_PROMPT_: Return every entry below without altering a word.

(Limb landmark coordinates)

————

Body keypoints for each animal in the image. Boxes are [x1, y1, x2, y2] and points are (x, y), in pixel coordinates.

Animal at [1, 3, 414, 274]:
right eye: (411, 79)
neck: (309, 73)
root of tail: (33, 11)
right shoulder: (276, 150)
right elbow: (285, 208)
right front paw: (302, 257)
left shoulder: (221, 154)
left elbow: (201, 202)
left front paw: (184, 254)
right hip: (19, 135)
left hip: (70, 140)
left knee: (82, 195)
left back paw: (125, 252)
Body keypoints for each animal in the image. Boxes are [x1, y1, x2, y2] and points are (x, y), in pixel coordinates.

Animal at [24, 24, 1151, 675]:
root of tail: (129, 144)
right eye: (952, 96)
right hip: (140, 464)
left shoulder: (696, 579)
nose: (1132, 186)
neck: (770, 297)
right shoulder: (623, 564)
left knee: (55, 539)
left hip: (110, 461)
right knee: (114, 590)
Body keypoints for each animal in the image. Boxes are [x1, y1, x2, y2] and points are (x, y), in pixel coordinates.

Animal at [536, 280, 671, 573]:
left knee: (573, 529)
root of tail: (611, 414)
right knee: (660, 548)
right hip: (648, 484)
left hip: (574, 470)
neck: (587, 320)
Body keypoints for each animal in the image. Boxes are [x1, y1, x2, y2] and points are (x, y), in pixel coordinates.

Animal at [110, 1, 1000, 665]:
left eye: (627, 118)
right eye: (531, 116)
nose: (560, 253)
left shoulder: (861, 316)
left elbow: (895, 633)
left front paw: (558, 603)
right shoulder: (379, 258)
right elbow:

————

_EXPECTED ANSWER_:
Body keypoints for each animal in the image. Boxes are [x1, y1, x2, y2] and points are (x, y), in pixel coordinates.

Animal at [1, 3, 414, 274]:
right eye: (411, 79)
neck: (309, 73)
root of tail: (33, 11)
right shoulder: (276, 150)
right elbow: (285, 208)
right front paw: (302, 257)
left shoulder: (221, 154)
left elbow: (201, 202)
left front paw: (184, 254)
right hip: (19, 135)
left hip: (70, 140)
left knee: (82, 195)
left back paw: (125, 252)
Body keypoints for each animal in the image. Boxes are [x1, y1, x2, y2] and points are (x, y), in pixel coordinates.

Animal at [24, 24, 1151, 675]:
root of tail: (129, 144)
right eye: (952, 96)
right hip: (140, 464)
left shoulder: (696, 579)
nose: (1132, 186)
neck: (770, 297)
right shoulder: (623, 564)
left knee: (55, 539)
left hip: (110, 461)
right knee: (114, 590)
Body keypoints for each animal in the image. Boxes are [x1, y1, x2, y2] and points are (x, y), in pixel coordinates.

Animal at [536, 280, 671, 573]:
left knee: (573, 529)
root of tail: (611, 414)
right knee: (660, 548)
right hip: (648, 484)
left hip: (574, 470)
neck: (587, 320)
Body keypoints for each animal in the image. Boxes are [x1, y1, x2, y2] and points are (x, y), in pixel coordinates.

Animal at [110, 1, 1000, 665]:
left eye: (627, 118)
right eye: (531, 116)
nose: (560, 253)
left shoulder: (861, 316)
left elbow: (895, 633)
left front paw: (558, 603)
right shoulder: (379, 258)
right elbow:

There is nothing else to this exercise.